Data Is Plural

... is a weekly newsletter of useful/curious datasets.

2022.01.05 edition

Civil asset forfeiture, joint military exercises, medical drug names, foundation shades, and honey bees.

Civil asset forfeiture. “Most states and the federal government have laws allowing police and prosecutors to seize and permanently keep Americans’ cash, cars, homes and other property suspected of being involved in a crime — without regard to the owners’ guilt or innocence,” the nonprofit law firm Institute for Justice writes in its third edition of Policing for Profit, published in 2020. The report gathers and analyzes datasets on property seized in dozens of states through this practice of civil asset forfeiture, and on the spending of forfeiture funds. It also examines seizures from the federal Consolidated Asset Tracking System, detailed public extracts of which the Department of Justice updates quarterly. As seen in: “Cops still take more stuff from people than burglars do” (The Why Axis, 2021), and “Stop and Seize” (Washington Post, 2014).

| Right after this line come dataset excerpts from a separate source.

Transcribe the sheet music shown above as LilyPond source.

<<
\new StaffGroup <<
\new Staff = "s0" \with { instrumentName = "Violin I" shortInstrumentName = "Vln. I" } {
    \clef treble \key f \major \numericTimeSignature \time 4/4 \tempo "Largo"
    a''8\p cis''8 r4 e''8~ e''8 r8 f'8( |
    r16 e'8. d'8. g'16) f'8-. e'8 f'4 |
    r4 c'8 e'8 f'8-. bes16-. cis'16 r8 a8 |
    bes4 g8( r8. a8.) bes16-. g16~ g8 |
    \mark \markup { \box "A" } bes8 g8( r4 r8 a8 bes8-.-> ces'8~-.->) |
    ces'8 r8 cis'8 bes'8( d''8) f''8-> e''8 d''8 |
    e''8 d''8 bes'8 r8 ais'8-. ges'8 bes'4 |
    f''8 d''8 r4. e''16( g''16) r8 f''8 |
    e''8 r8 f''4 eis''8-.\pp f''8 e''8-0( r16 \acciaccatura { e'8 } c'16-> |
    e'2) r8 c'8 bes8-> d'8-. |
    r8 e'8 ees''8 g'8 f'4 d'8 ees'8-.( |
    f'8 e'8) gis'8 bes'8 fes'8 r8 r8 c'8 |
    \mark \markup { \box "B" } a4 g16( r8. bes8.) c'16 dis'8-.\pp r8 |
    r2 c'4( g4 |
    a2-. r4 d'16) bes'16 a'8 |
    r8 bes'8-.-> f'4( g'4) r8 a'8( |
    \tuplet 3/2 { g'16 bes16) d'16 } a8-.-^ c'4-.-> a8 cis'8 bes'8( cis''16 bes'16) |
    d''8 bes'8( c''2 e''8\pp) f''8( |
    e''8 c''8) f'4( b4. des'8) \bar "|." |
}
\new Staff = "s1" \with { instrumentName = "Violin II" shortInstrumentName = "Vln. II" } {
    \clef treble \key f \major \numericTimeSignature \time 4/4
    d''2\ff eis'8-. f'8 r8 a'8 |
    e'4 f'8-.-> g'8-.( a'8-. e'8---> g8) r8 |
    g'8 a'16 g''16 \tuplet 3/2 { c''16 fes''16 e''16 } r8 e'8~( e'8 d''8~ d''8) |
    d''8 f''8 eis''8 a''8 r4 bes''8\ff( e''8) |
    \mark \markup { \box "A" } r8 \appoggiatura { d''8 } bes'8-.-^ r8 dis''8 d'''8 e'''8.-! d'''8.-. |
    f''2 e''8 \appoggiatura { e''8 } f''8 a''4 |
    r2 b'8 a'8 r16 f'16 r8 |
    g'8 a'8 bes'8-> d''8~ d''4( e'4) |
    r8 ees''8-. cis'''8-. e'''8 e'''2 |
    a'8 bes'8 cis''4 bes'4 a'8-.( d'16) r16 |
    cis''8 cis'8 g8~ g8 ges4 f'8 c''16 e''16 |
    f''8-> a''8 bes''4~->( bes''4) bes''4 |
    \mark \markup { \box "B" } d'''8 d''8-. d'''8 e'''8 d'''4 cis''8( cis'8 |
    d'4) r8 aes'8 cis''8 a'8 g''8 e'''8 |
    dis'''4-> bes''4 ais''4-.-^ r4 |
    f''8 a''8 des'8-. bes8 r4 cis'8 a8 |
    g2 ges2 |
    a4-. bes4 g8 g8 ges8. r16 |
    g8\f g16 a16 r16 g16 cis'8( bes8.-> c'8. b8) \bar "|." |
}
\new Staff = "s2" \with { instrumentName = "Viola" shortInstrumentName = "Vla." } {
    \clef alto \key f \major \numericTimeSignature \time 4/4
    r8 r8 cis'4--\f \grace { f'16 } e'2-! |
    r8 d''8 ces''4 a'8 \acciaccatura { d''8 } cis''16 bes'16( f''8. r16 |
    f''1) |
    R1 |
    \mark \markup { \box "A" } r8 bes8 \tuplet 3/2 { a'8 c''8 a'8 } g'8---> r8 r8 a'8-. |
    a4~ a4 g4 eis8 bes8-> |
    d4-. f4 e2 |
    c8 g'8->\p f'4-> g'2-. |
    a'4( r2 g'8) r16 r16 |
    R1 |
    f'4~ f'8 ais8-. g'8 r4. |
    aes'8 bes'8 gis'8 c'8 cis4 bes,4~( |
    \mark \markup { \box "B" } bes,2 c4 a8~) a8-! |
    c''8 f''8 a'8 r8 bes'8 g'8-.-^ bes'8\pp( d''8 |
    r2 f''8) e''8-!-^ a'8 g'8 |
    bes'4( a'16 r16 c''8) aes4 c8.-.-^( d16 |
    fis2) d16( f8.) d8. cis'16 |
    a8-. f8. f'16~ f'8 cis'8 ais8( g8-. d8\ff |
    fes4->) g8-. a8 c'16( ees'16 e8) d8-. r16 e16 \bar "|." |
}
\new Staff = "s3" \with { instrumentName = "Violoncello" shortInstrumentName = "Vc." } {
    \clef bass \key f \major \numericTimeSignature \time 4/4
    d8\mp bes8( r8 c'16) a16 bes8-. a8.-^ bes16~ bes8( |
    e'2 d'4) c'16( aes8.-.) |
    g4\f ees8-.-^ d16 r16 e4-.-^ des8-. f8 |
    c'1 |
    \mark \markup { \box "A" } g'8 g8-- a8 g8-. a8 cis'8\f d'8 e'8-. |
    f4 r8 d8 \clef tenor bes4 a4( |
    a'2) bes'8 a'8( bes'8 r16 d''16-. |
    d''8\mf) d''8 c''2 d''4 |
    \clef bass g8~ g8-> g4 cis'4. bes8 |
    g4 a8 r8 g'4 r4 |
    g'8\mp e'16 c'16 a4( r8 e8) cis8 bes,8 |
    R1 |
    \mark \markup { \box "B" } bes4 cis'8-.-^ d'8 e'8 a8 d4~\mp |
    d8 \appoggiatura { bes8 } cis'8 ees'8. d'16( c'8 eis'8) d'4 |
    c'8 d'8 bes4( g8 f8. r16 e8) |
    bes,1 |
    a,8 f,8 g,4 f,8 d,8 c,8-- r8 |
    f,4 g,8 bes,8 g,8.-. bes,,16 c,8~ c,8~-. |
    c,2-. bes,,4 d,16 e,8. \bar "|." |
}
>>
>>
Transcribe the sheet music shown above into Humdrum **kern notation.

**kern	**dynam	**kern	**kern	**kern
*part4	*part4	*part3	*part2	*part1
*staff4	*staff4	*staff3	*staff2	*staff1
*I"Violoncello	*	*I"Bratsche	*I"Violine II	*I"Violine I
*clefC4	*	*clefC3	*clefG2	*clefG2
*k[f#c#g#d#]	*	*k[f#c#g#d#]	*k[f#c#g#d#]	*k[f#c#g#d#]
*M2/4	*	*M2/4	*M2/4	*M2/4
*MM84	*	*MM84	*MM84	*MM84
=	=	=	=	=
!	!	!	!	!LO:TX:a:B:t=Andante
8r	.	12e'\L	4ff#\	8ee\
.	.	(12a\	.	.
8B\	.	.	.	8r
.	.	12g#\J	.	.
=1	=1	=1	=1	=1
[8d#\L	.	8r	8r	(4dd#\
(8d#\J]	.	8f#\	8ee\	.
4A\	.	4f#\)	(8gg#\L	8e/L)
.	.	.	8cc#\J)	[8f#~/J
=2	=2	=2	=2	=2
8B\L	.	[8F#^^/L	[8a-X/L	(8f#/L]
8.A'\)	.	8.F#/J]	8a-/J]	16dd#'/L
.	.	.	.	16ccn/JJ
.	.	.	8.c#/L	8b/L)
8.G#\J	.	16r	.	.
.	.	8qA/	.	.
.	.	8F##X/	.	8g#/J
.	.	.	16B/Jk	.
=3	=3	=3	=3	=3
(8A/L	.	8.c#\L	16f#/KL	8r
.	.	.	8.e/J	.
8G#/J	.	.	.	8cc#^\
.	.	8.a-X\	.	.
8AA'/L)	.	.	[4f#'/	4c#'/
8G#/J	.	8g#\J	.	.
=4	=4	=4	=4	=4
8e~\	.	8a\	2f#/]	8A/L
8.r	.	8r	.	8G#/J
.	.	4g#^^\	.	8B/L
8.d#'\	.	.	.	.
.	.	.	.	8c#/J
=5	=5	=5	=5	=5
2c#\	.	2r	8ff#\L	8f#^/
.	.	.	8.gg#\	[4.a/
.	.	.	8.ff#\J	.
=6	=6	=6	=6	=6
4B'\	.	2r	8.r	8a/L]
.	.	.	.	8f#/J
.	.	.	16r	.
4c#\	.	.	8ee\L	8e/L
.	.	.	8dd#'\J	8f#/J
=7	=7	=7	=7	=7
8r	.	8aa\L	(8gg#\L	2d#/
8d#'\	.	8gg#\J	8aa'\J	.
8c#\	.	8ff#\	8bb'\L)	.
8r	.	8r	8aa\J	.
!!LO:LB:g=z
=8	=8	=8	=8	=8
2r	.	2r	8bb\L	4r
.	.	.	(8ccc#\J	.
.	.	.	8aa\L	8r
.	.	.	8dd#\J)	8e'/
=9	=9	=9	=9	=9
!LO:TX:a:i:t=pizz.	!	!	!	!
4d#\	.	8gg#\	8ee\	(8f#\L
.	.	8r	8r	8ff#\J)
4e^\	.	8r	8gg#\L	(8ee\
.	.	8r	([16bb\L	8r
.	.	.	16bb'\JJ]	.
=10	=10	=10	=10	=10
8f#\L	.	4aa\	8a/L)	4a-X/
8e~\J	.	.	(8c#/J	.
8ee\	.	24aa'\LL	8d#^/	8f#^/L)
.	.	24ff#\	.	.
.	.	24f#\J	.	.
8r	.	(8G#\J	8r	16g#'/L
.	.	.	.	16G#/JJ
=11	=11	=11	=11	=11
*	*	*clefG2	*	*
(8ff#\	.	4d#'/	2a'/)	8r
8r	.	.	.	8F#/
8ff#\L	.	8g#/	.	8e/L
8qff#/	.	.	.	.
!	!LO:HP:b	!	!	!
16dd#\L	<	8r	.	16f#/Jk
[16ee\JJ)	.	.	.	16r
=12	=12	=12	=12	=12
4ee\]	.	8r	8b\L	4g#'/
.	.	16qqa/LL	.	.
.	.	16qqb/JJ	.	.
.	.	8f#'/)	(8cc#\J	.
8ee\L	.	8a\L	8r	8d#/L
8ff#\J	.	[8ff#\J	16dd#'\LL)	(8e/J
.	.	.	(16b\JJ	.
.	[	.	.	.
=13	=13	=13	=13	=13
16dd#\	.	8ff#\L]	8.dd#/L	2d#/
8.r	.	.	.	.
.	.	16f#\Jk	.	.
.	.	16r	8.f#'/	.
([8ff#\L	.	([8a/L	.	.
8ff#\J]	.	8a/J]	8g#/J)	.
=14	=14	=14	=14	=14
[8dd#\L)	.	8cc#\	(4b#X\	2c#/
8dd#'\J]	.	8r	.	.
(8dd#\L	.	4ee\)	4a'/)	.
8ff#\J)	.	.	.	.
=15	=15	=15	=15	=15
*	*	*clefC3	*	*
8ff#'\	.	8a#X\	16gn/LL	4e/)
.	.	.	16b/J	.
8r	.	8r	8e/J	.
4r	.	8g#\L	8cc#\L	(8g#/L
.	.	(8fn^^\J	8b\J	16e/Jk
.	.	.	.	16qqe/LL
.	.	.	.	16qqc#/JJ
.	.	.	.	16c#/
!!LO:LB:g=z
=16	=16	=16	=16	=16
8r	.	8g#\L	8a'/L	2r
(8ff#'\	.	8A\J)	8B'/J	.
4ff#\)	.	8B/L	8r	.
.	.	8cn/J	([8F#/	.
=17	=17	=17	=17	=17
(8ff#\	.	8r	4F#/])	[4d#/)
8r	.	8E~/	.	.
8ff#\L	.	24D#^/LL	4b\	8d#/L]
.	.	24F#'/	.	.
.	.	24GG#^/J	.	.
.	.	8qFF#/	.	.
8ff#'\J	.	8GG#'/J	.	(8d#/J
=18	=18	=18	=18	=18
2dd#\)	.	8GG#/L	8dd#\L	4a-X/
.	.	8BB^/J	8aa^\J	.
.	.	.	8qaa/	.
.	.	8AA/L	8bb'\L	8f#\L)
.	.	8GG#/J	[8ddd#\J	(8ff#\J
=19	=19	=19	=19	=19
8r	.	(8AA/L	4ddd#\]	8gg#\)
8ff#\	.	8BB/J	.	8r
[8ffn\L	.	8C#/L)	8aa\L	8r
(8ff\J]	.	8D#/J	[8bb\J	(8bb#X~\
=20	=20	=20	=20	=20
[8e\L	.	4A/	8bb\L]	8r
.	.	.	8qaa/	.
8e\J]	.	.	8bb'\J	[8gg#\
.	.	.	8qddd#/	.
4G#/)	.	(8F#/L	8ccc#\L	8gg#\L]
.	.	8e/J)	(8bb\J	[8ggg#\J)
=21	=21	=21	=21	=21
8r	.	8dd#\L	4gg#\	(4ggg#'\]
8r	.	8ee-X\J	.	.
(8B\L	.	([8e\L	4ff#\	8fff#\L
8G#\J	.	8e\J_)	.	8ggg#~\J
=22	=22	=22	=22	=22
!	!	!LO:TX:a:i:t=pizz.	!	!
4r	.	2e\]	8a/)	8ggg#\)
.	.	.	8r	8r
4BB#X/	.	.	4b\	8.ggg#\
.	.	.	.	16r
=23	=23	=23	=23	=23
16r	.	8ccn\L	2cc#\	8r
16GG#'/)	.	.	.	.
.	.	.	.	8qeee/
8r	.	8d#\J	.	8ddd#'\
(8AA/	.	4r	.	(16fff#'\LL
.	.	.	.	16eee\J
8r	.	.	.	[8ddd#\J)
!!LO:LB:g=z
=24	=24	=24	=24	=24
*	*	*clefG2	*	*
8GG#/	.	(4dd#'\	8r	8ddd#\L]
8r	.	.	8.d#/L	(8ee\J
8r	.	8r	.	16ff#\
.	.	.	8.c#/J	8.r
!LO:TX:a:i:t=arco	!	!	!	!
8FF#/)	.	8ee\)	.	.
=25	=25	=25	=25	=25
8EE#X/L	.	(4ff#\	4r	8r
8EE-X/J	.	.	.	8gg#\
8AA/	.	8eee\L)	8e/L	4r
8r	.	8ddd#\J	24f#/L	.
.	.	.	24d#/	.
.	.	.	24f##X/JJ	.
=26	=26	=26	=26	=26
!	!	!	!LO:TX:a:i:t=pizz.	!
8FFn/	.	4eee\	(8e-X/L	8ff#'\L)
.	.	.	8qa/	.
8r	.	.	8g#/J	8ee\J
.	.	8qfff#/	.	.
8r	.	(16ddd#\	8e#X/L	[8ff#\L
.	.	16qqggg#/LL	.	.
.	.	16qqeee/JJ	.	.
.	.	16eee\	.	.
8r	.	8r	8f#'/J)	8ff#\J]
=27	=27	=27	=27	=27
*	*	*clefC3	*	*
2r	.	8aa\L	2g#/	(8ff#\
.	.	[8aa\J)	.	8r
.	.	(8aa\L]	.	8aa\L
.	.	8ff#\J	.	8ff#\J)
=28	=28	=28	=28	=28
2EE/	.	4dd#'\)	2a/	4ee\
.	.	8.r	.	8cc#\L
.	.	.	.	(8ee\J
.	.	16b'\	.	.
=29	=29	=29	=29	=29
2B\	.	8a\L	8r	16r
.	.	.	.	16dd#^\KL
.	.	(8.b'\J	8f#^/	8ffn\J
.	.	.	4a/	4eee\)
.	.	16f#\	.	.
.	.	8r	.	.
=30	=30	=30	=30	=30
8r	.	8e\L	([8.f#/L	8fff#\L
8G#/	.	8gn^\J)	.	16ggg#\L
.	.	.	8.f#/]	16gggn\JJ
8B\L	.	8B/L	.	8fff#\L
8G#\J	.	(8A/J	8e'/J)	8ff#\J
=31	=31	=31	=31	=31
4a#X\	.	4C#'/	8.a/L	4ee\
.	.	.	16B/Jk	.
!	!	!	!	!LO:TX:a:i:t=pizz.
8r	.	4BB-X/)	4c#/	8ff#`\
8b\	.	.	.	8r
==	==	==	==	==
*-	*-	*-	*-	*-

Joint military exercises. Jordan Bernhardt’s Joint Military Exercises Dataset describes 5,000+ such operations undertaken between 1977 and 2016, drawn from historical news reports. The dataset lists each exercise’s name, location, when it began and ended, the countries that participated, activities involved, and more. Related: Brandon J. Kinne’s Defense Cooperation Agreement Dataset, a “comprehensive, human-coded dataset” covering bilateral defense treaties between 1980 and 2010.

Medical drug names. To build their International Drug Dictionary, Mohammad A. Khaleel et al. collected trade names and ingredient names “from open access websites belonging to official drug regulatory agencies, official healthcare systems, or recognized scientific bodies from 44 countries around the world,” among other sources. Each of the 450,000+ entries maps a name to standardized ingredient information from the National Library of Medicine’s RxNorm database.

Foundation shades. For “The Naked Truth,” a Pudding article published last year with Ofunne Amaka, Amber Thomas scraped information about 6,800+ foundation shades from the websites of two major cosmetics retailers. The project’s datasets identify each product’s name, description, URL, and the predominant RGB/HSL color value in its swatch image.

Honey bees. Since the 1980s, the US Department of Agriculture has conducted an annual Bee and Honey Inquiry Survey, which generates estimates of “the number of colonies producing honey, yield per colony, honey production, average price, price by color class and value as well as honey stocks at the state and national levels.” Since 2016, it has also published annual reports that examine the gain and loss of colonies, including losses due to colony collapse disorder.